The Election of Our Lifetime @ matthewgood.org

It’s known as the Bradley Syndrome. In 1982, Tom Bradley, the Mayor of Los Angeles, saw a considerable Gubernatorial lead in the polls evaporate come election day resulting in George Deukmejian’s surprise victory. The conclusion drawn from what occurred that day was that many Californians that had supported Bradley could not, once faced with the choice when privately inside the voting booth, vote for an African American candidate. Given the data going into the election, there was simply no other explanation - though it has been stated since that internal polling mistakes could have been a factor.

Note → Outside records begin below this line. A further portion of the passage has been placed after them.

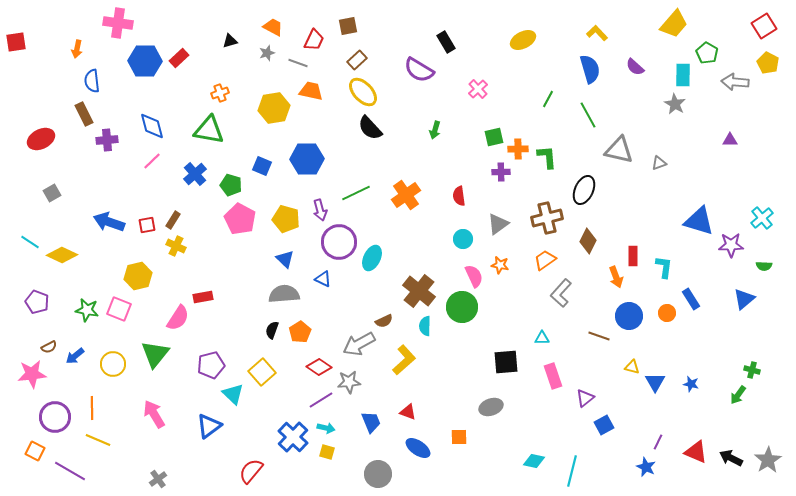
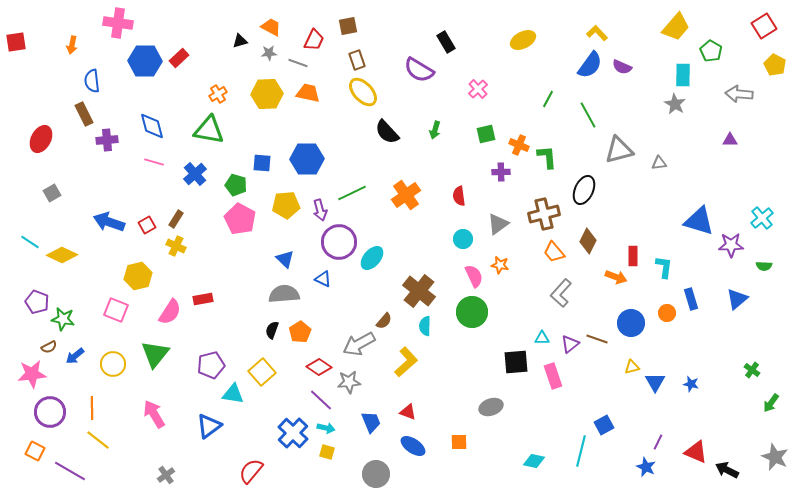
yellow trapezoid at (674, 24): moved 2 px right, 3 px down
orange trapezoid at (273, 27): moved 2 px left
black triangle at (230, 41): moved 10 px right
orange arrow at (77, 49): moved 5 px left, 4 px up
gray star at (267, 53): moved 2 px right; rotated 14 degrees clockwise
green pentagon at (707, 53): moved 4 px right, 2 px up
brown rectangle at (357, 60): rotated 66 degrees counterclockwise
yellow pentagon at (768, 63): moved 7 px right, 2 px down
purple semicircle at (635, 67): moved 13 px left; rotated 18 degrees counterclockwise
blue semicircle at (590, 69): moved 4 px up; rotated 52 degrees clockwise
gray arrow at (735, 82): moved 4 px right, 12 px down
orange trapezoid at (311, 91): moved 3 px left, 2 px down
orange cross at (220, 93): moved 2 px left, 1 px down; rotated 12 degrees counterclockwise
yellow hexagon at (274, 108): moved 7 px left, 14 px up; rotated 8 degrees clockwise
black semicircle at (370, 128): moved 17 px right, 4 px down
green square at (494, 137): moved 8 px left, 3 px up
red ellipse at (41, 139): rotated 36 degrees counterclockwise
orange cross at (518, 149): moved 1 px right, 4 px up; rotated 24 degrees clockwise
gray triangle at (619, 150): rotated 28 degrees counterclockwise
pink line at (152, 161): moved 2 px right, 1 px down; rotated 60 degrees clockwise
gray triangle at (659, 163): rotated 14 degrees clockwise
blue square at (262, 166): moved 3 px up; rotated 18 degrees counterclockwise
green pentagon at (231, 185): moved 5 px right
green line at (356, 193): moved 4 px left
brown cross at (547, 218): moved 3 px left, 4 px up
yellow pentagon at (286, 219): moved 14 px up; rotated 20 degrees counterclockwise
brown rectangle at (173, 220): moved 3 px right, 1 px up
red square at (147, 225): rotated 18 degrees counterclockwise
cyan ellipse at (372, 258): rotated 15 degrees clockwise
orange trapezoid at (545, 260): moved 9 px right, 8 px up; rotated 95 degrees counterclockwise
orange arrow at (616, 277): rotated 50 degrees counterclockwise
red rectangle at (203, 297): moved 2 px down
blue rectangle at (691, 299): rotated 15 degrees clockwise
blue triangle at (744, 299): moved 7 px left
green circle at (462, 307): moved 10 px right, 5 px down
pink square at (119, 309): moved 3 px left, 1 px down
green star at (87, 310): moved 24 px left, 9 px down
blue circle at (629, 316): moved 2 px right, 7 px down
pink semicircle at (178, 318): moved 8 px left, 6 px up
brown semicircle at (384, 321): rotated 24 degrees counterclockwise
brown line at (599, 336): moved 2 px left, 3 px down
yellow L-shape at (404, 360): moved 2 px right, 2 px down
black square at (506, 362): moved 10 px right
yellow triangle at (632, 367): rotated 28 degrees counterclockwise
green cross at (752, 370): rotated 21 degrees clockwise
cyan triangle at (233, 394): rotated 35 degrees counterclockwise
green arrow at (738, 395): moved 33 px right, 8 px down
purple triangle at (585, 398): moved 15 px left, 54 px up
purple line at (321, 400): rotated 75 degrees clockwise
purple circle at (55, 417): moved 5 px left, 5 px up
blue cross at (293, 437): moved 4 px up
orange square at (459, 437): moved 5 px down
yellow line at (98, 440): rotated 15 degrees clockwise
blue ellipse at (418, 448): moved 5 px left, 2 px up
black arrow at (731, 458): moved 4 px left, 12 px down
gray star at (768, 460): moved 7 px right, 3 px up; rotated 16 degrees counterclockwise
cyan line at (572, 471): moved 9 px right, 20 px up
gray circle at (378, 474): moved 2 px left
gray cross at (158, 479): moved 8 px right, 4 px up
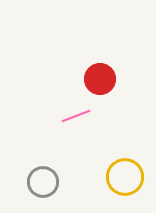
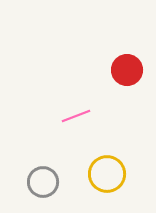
red circle: moved 27 px right, 9 px up
yellow circle: moved 18 px left, 3 px up
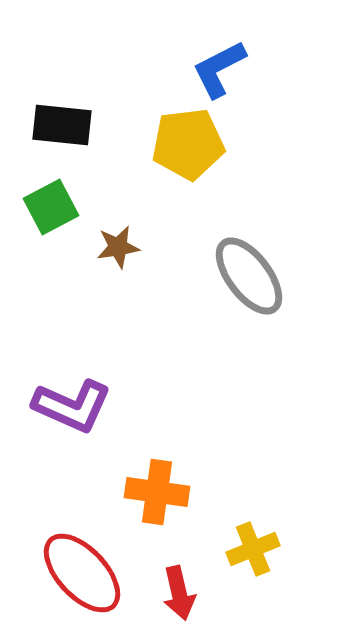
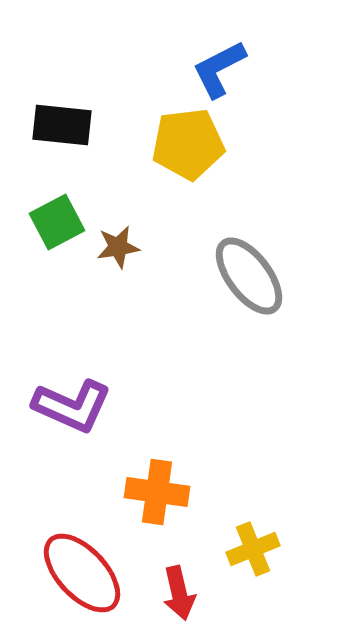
green square: moved 6 px right, 15 px down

Nonetheless, the question that has to be asked, even though it’s sixteen years after the fact, is whether or not the same thing will occur on election day in two weeks. Bradley lost in 1982, and it wouldn’t be until 1989 that Douglas Wilder would become the first African American Governor of a State, that being Virginia. But even in Wilder’s case, he saw a 9% lead on election day shrink to only a 1% lead when all was said and done. 

According to a study conducted by Harvard’s Daniel Hopkins, no significant signs of the ‘Bradley-Wilder Effect’ have been present in Senatorial or Gubernatorial races between 1989 and 2006. That said, Barack Obama, who is currently leading John McCain in every major poll by various margins, is running to become the 44th President of the United States, which means that we’re in uncharted waters.

Many Americans don’t like to think about it. In fact, many are roundly offended by even the suggestion that palpable racial undertones still exist within American society. But the truth of the matter is that they do, just as they do to a lesser extent in Canadian society with regards to various minorities. That said, is a 5 to 9 point lead in the polls for Senator Obama truly representative? The answer to that question, unfortunately, will only be revealed on November the 4th when voters, alone in voting booths, will be faced with voting for the status quo or electing the first African American President in US history.

While I’ll certainly not place Barack Obama in the same league as Robert Kennedy or Jimmy Carter, I will say that the failure of Americans to remove the Republicans from the White House will significantly affect the shaping of this century. While Mr. McCain can claim otherwise until he is blue in the face, the truth of the matter is that as President he will only exacerbate many of the traits that have become hallmarks of the Bush Administration. That is certainly not to say that Barack Obama is a magician that will be able to solve the problems facing the country overnight, or even in four years, but his election would definitely project the sentiment that Americans are aware that change is drastically needed. And while some might argue that that alone is not enough to place an individual in the White House, the truth is that it would send a very clear message to the rest of the world that the United States is not a nation lost, and at this moment in history that message is vital.

In the end, it may very well come down to whether many Americans will succumb to age old prejudices when alone in booths on election day. If they do, the United States may very well find itself on a course that, for decades to come, will be disastrously inescapable, and that will only further fan the flames of anti-American sentiment throughout the world. 

At no time in American history since the Presidential race of 1864 has a Presidential election been more important. I say that not because I believe Barack Obama to be a political visionary, but because his success in two weeks would represent that which the United States must – the belief that as a nation of free and equal people it can only be destroyed by its own ignorance.

Updated for content at 6:26 PM PST - October 21st, 2008.